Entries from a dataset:

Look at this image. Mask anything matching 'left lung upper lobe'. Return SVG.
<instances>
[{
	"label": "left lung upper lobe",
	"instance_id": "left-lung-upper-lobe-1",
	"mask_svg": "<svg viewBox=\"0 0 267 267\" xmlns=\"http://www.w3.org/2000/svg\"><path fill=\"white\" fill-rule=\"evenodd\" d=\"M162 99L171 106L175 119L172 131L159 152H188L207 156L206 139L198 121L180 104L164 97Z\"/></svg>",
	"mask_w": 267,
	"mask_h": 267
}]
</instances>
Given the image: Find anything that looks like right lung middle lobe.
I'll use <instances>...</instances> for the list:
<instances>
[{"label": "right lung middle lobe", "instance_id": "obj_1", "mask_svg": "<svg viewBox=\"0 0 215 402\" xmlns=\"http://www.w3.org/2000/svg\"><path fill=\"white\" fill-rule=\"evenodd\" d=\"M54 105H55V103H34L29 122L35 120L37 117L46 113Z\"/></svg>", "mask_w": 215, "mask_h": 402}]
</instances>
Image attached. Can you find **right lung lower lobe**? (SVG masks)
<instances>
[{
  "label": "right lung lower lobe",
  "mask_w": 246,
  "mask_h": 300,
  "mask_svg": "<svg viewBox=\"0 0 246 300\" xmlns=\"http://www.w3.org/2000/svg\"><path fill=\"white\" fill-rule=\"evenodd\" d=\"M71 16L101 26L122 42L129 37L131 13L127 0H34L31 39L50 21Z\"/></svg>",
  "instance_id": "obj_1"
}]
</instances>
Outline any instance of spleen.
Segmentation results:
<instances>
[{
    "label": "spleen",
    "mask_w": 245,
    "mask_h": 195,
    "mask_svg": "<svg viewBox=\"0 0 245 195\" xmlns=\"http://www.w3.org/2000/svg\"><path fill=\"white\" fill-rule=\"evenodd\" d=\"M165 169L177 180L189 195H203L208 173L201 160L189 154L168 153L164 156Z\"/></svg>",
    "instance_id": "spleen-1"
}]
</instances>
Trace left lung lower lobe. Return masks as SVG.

Stated problem
Begin at the line that has "Outline any instance of spleen." and copy every line word for word through the last line of the rows.

Task result
Outline any instance of spleen.
Segmentation results:
<instances>
[{
    "label": "spleen",
    "mask_w": 245,
    "mask_h": 195,
    "mask_svg": "<svg viewBox=\"0 0 245 195\" xmlns=\"http://www.w3.org/2000/svg\"><path fill=\"white\" fill-rule=\"evenodd\" d=\"M165 169L177 180L189 195H203L208 173L201 160L189 154L168 153L164 156Z\"/></svg>",
    "instance_id": "spleen-1"
}]
</instances>
Trace left lung lower lobe. Return masks as SVG.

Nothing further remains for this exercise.